I was reflecting to myself earlier, that compared to some people, I have not been a patient for that many years, yet when I think about it, I have seen a fair amount of changes implemented, that have become normal. When I first became a patient there was hardly any things like hand gel, let alone some on every bed. Clot treatments were reserved to those who had had extreme surgery, now however, anyone in for more than a couple of hours gets stockings and those in for surgery or a few days get injections too. The ends on cannulas have changed. Always used to be open, with just a simple screw on and off, then in came the one way caps, which were brilliant but I remember when only a couple of hospitals had them so I used to pinch a few to change hospital with to make sure mine were clean. After that, these were further developed by needing to clean the caps before and after putting things through. All simple practices, but I do wonder how many lives are benefitted from a simple improvement.

But over those years, I have changed too and my ability to occupy myself. In the early days, I survived on books and occasional tv. I used to take in a portable CD player and headphones. Upgraded at one point to a portable dvd player and screen, back in the days when DVDs were new and shinny. But as time goes on, technology has enabled me to be more comfortable in hospital. I have my films, my internet, my friends, my life via a computer and a mp3. But does that take anything away from the hospital experience? I mean, does being better entertained make any difference to my hospital experience?
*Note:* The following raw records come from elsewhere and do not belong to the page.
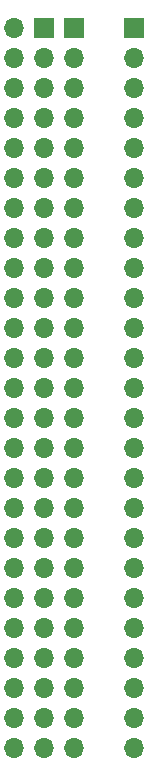
<source format=gbr>
%TF.GenerationSoftware,KiCad,Pcbnew,8.0.4*%
%TF.CreationDate,2024-08-17T03:05:55-04:00*%
%TF.ProjectId,50 pin ribbon adapter,35302070-696e-4207-9269-62626f6e2061,rev?*%
%TF.SameCoordinates,Original*%
%TF.FileFunction,Soldermask,Top*%
%TF.FilePolarity,Negative*%
%FSLAX46Y46*%
G04 Gerber Fmt 4.6, Leading zero omitted, Abs format (unit mm)*
G04 Created by KiCad (PCBNEW 8.0.4) date 2024-08-17 03:05:55*
%MOMM*%
%LPD*%
G01*
G04 APERTURE LIST*
%ADD10R,1.700000X1.700000*%
%ADD11O,1.700000X1.700000*%
G04 APERTURE END LIST*
D10*
%TO.C,J2*%
X152400000Y-38100000D03*
D11*
X152400000Y-40640000D03*
X152400000Y-43180000D03*
X152400000Y-45720000D03*
X152400000Y-48260000D03*
X152400000Y-50800000D03*
X152400000Y-53340000D03*
X152400000Y-55880000D03*
X152400000Y-58420000D03*
X152400000Y-60960000D03*
X152400000Y-63500000D03*
X152400000Y-66040000D03*
X152400000Y-68580000D03*
X152400000Y-71120000D03*
X152400000Y-73660000D03*
X152400000Y-76200000D03*
X152400000Y-78740000D03*
X152400000Y-81280000D03*
X152400000Y-83820000D03*
X152400000Y-86360000D03*
X152400000Y-88900000D03*
X152400000Y-91440000D03*
X152400000Y-93980000D03*
X152400000Y-96520000D03*
X152400000Y-99060000D03*
%TD*%
D10*
%TO.C,J1*%
X147320000Y-38100000D03*
D11*
X147320000Y-40640000D03*
X147320000Y-43180000D03*
X147320000Y-45720000D03*
X147320000Y-48260000D03*
X147320000Y-50800000D03*
X147320000Y-53340000D03*
X147320000Y-55880000D03*
X147320000Y-58420000D03*
X147320000Y-60960000D03*
X147320000Y-63500000D03*
X147320000Y-66040000D03*
X147320000Y-68580000D03*
X147320000Y-71120000D03*
X147320000Y-73660000D03*
X147320000Y-76200000D03*
X147320000Y-78740000D03*
X147320000Y-81280000D03*
X147320000Y-83820000D03*
X147320000Y-86360000D03*
X147320000Y-88900000D03*
X147320000Y-91440000D03*
X147320000Y-93980000D03*
X147320000Y-96520000D03*
X147320000Y-99060000D03*
%TD*%
D10*
%TO.C,J3*%
X144780000Y-38100000D03*
D11*
X142240000Y-38100000D03*
X144780000Y-40640000D03*
X142240000Y-40640000D03*
X144780000Y-43180000D03*
X142240000Y-43180000D03*
X144780000Y-45720000D03*
X142240000Y-45720000D03*
X144780000Y-48260000D03*
X142240000Y-48260000D03*
X144780000Y-50800000D03*
X142240000Y-50800000D03*
X144780000Y-53340000D03*
X142240000Y-53340000D03*
X144780000Y-55880000D03*
X142240000Y-55880000D03*
X144780000Y-58420000D03*
X142240000Y-58420000D03*
X144780000Y-60960000D03*
X142240000Y-60960000D03*
X144780000Y-63500000D03*
X142240000Y-63500000D03*
X144780000Y-66040000D03*
X142240000Y-66040000D03*
X144780000Y-68580000D03*
X142240000Y-68580000D03*
X144780000Y-71120000D03*
X142240000Y-71120000D03*
X144780000Y-73660000D03*
X142240000Y-73660000D03*
X144780000Y-76200000D03*
X142240000Y-76200000D03*
X144780000Y-78740000D03*
X142240000Y-78740000D03*
X144780000Y-81280000D03*
X142240000Y-81280000D03*
X144780000Y-83820000D03*
X142240000Y-83820000D03*
X144780000Y-86360000D03*
X142240000Y-86360000D03*
X144780000Y-88900000D03*
X142240000Y-88900000D03*
X144780000Y-91440000D03*
X142240000Y-91440000D03*
X144780000Y-93980000D03*
X142240000Y-93980000D03*
X144780000Y-96520000D03*
X142240000Y-96520000D03*
X144780000Y-99060000D03*
X142240000Y-99060000D03*
%TD*%
M02*

</source>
Without my computer, I would find it hard to keep in touch with people, especially when I had no voice, I would suffer mentally and probably be more depressed. But would I then find faith of being bored in hospital? More motivated to get myself well? Or am I motivated enough and the computer keeps me afloat.

I guess I entered the medical world at an odd time, at a time when most people are in the process of defining who they are and where they are going. Making up minds about careers, friends, personality. I was becoming a professional patient.
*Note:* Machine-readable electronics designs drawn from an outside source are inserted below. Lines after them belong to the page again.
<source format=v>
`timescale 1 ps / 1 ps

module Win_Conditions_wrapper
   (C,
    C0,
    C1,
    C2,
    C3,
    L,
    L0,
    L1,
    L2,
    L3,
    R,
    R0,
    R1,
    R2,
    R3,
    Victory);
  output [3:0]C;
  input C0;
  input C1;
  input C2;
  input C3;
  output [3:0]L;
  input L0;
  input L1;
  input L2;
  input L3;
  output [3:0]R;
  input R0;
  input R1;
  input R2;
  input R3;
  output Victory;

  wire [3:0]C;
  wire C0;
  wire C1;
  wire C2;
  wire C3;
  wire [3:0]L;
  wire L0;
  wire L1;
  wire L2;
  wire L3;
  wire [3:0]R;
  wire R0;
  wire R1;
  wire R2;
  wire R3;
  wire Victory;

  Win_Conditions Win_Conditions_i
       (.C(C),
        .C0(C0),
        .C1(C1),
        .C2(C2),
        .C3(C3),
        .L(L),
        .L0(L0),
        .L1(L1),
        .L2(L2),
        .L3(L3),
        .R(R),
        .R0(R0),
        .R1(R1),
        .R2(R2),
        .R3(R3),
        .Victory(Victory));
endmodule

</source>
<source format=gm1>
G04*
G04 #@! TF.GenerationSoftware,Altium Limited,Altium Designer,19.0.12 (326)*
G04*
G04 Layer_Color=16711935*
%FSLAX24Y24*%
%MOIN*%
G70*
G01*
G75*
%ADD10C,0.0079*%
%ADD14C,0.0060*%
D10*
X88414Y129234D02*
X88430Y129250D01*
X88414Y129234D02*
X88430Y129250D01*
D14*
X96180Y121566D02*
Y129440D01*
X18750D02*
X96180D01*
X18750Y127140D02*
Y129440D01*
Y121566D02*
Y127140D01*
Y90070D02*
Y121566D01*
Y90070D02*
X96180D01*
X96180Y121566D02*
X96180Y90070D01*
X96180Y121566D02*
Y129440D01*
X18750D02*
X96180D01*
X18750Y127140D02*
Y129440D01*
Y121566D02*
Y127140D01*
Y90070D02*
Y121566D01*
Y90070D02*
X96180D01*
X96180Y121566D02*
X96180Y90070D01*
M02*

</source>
But hospital does not define who I am and I dont ever want to be defined by it.
I have my fears, but they are not what they used to be, in fact I dont think I recall what they used to be. I am not scared of death, I havnt been for a long time, but I am no longer wanting or waiting to die, I am waiting to live, to get on with things and see where I end up.

But I am also finding it hard to figure out where my next step will be. Am I getting better? Am I getting worse? Am I stationary? Sure, I can use medical tools to monitor my progress on a day to day basis, but, what about long term? My mind keeps asking where to now? Is this little blip back in hospital merley a blip, or will it progress to put me back to where I was a year ago? Will it go the other way around and by having this now, mean I can now get on and be fine?

There are so many variables, so many possibties. I dont do well sitting around, I need to know my next step, but I cant plan it till I know how things are going to be. I can feel my mind drifting whilst I am in here. I know that I need to fight my mind more than ever this week. As the steroids run through my body and my mind is sat still, all kinds of possibities are bought up.

I need focus, I need to keep myself occupied. I need plans and I need to find something to keep my hands busy. I guess right now, that is what I crave the most, something for my hands to do. I can watch TV and films, which work for my brain, I can walk around working my body, but my hands are restless, they need to be productive. Typing is not productive enough, I need something, though I am not sure what. Something perhaps crafty, more than anything, I need out of this hospital. I need to reevaluate how things are. There is no way to tell if you are well or ill when stuck in a hospital, there is just no judging.